- **WORK TO BE COMPLETED**
Convert every line of text in the records below into a JSON list of strings, one string per line, skipping blank lines and leaving the pictures out of the answer.

- **EXERCISE DATA**
■ ■ ■ ■

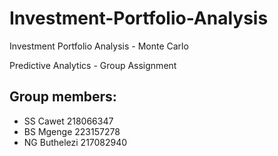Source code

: # Investment-Portfolio-Analysis
Investment Portfolio Analysis - Monte Carlo

Predictive Analytics - Group Assignment

## Group members:

- SS Cawet 218066347
- BS Mgenge 223157278
- NG Buthelezi 217082940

■ ■ ■ ■

- **SOLUTION TO THIS PROBLEM**
[
  "Source code",
  ": # Investment-Portfolio-Analysis",
  "Investment Portfolio Analysis - Monte Carlo",
  "Predictive Analytics - Group Assignment",
  "## Group members:",
  "- SS Cawet 218066347",
  "- BS Mgenge 223157278",
  "- NG Buthelezi 217082940"
]